La reine dans toutes les ambassades canadiennes

Selon les informations recueillies par Le Devoir auprès de diverses sources au pays et hors frontières, le gouvernement conservateur a donné la semaine dernière la consigne à toutes ses ambassades, hauts-commissariats, consulats et missions d'afficher bien en vue un portrait royal.
Photo: Agence Reuters Selon les informations recueillies par Le Devoir auprès de diverses sources au pays et hors frontières, le gouvernement conservateur a donné la semaine dernière la consigne à toutes ses ambassades, hauts-commissariats, consulats et missions d'afficher bien en vue un portrait royal.

Ottawa — Ce n'est pas qu'au pays que le gouvernement conservateur veut remettre la royauté britannique au cœur des institutions canadiennes. À l'étranger aussi. Toutes les missions diplomatiques ont reçu la consigne d'afficher un portrait de la reine Elizabeth II bien en vue d'ici la fin de la semaine.

Selon les informations recueillies par Le Devoir auprès de diverses sources au pays et hors frontières, le gouvernement conservateur a donné la semaine dernière la consigne à toutes ses ambassades, hauts-commissariats, consulats et missions d'afficher bien en vue un portrait royal. Auparavant, les antennes canadiennes devaient afficher une photographie du gouverneur général, du premier ministre et du ministre des Affaires étrangères de l'heure. À cette liste s'ajoute désormais la reine britannique.

Selon nos informations, la consigne accorde 10 jours aux diplomates pour s'y plier. Les photos seront envoyées d'Ottawa dans les missions. Notons que certaines ambassades affichaient déjà une telle photo. Ces portraits sont généralement placés de manière à être vus par les visiteurs des missions.
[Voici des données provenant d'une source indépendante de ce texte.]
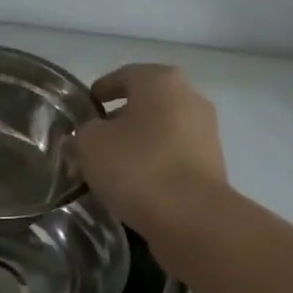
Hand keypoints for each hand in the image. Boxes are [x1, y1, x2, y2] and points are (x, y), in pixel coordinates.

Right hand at [76, 64, 227, 236]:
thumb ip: (81, 133)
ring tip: (112, 167)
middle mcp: (189, 97)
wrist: (191, 216)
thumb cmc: (137, 167)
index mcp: (161, 81)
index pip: (123, 76)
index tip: (83, 109)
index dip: (100, 91)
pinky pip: (174, 155)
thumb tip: (84, 136)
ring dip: (138, 143)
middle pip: (146, 103)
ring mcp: (205, 131)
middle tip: (93, 141)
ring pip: (161, 130)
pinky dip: (155, 162)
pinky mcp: (212, 163)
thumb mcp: (90, 145)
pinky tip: (137, 184)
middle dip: (120, 118)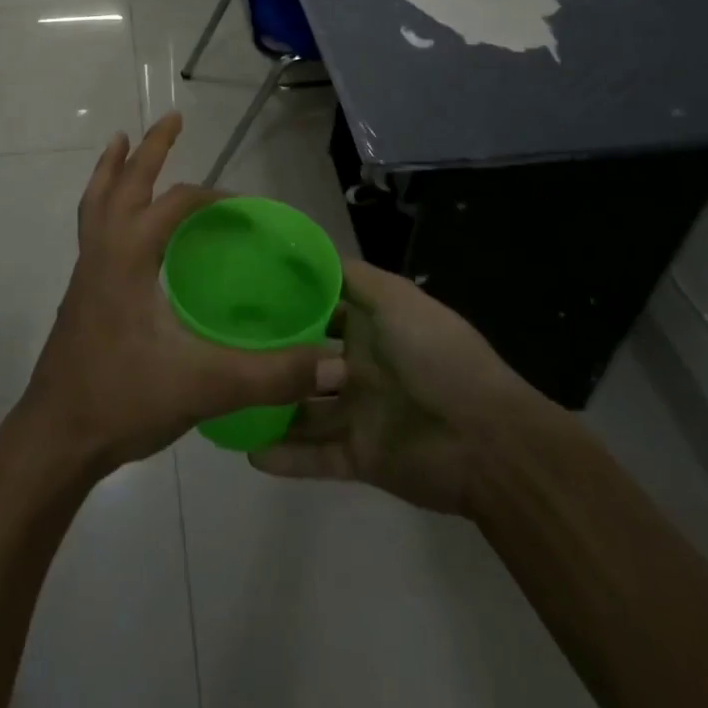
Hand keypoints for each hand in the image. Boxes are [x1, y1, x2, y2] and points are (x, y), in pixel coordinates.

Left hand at [12, 113, 347, 476]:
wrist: (56, 438)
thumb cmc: (123, 400)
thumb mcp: (205, 385)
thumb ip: (272, 375)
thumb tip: (336, 366)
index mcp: (129, 256)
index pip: (175, 204)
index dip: (213, 198)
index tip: (245, 208)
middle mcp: (103, 252)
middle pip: (124, 183)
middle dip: (150, 149)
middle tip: (172, 118)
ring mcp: (86, 273)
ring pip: (96, 202)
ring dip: (112, 170)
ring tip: (120, 142)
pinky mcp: (81, 295)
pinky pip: (92, 229)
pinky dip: (104, 204)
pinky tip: (119, 224)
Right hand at [251, 259, 559, 516]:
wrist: (487, 440)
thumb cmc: (437, 356)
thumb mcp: (395, 299)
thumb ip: (352, 277)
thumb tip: (307, 250)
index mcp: (370, 327)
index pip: (320, 311)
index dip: (287, 303)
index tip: (243, 295)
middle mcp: (360, 367)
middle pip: (305, 360)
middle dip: (271, 356)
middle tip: (221, 350)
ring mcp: (359, 413)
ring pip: (303, 410)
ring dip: (271, 408)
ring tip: (226, 401)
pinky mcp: (360, 457)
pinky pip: (316, 456)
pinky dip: (285, 456)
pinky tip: (247, 451)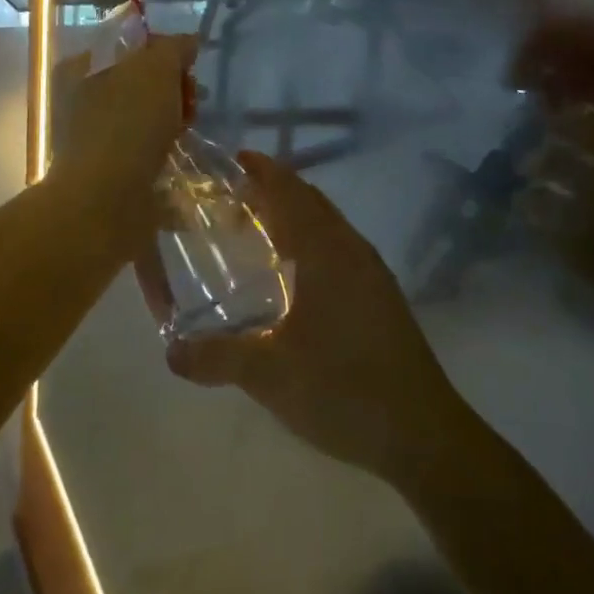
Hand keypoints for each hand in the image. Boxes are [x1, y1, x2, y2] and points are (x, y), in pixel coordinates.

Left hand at [49, 31, 195, 206]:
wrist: (106, 203)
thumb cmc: (128, 124)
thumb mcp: (155, 69)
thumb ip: (173, 49)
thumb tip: (188, 43)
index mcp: (82, 69)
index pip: (128, 46)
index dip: (163, 50)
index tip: (189, 65)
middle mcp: (82, 102)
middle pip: (140, 84)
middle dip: (173, 90)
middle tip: (195, 101)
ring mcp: (95, 141)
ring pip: (145, 121)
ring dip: (173, 125)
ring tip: (193, 133)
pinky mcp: (112, 176)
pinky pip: (147, 156)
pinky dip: (168, 158)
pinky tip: (185, 160)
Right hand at [135, 151, 471, 487]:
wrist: (423, 434)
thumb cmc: (344, 389)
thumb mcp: (270, 375)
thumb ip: (217, 358)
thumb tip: (170, 351)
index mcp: (326, 252)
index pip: (291, 194)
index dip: (264, 172)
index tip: (235, 159)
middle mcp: (352, 251)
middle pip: (311, 203)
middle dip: (276, 190)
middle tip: (235, 194)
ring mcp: (373, 274)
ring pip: (328, 226)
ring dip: (296, 216)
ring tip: (259, 228)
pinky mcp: (382, 298)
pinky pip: (340, 248)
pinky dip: (312, 241)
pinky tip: (296, 274)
Ni le ministère des Affaires étrangères ni le bureau du ministre John Baird n'ont répondu à nos demandes d'information hier. On ignore donc pourquoi cette consigne a été donnée, par qui elle a été donnée ou encore combien de portraits seront nécessaires.

L'Australie, qui fait partie comme le Canada du Commonwealth et prête de ce fait allégeance à la reine d'Angleterre, n'a pas une politique similaire pour autant. «Il n'y a pas de politique officielle concernant le portrait de la reine», confirme David Martin, porte-parole au Haut-Commissariat de l'Australie. Ironiquement, le Canada a été la première colonie britannique du Commonwealth à devenir un «dominion» autonome en 1867. L'Australie a suivi en 1901 et la Nouvelle-Zélande, en 1907. Pourtant, c'est lui qui tente le plus ardemment de renouer les liens avec la Couronne ces jours-ci.

Cet été, deux énormes tableaux du peintre québécois Alfred Pellan ont été décrochés du hall d'entrée au ministère des Affaires étrangères, à Ottawa, pour être remplacés par une reproduction d'un portrait de la reine. Un porte-parole du ministre John Baird avait expliqué que le mur où se trouvaient les tableaux, donnant sur les portes d'entrée, avait désormais une nouvelle vocation. «Le Mur de la souveraine est un hommage digne de notre chef d'État, la reine Elizabeth II», avait expliqué Chris Day. Il avait ajouté qu'il fallait y voir un signe de reconnaissance pour la visite du duc et la duchesse de Cambridge, le 1er juillet dernier.

Sur le front militaire, la reine a aussi refait son entrée. Le ministre de la Défense nationale, Peter MacKay, a soutenu corriger une «erreur historique» en rétablissant les désignations traditionnelles de la marine royale canadienne et du corps d'aviation royal canadien. «Le rétablissement des désignations d'origine permet de renouer avec la glorieuse histoire et les fières traditions», avait expliqué M. MacKay.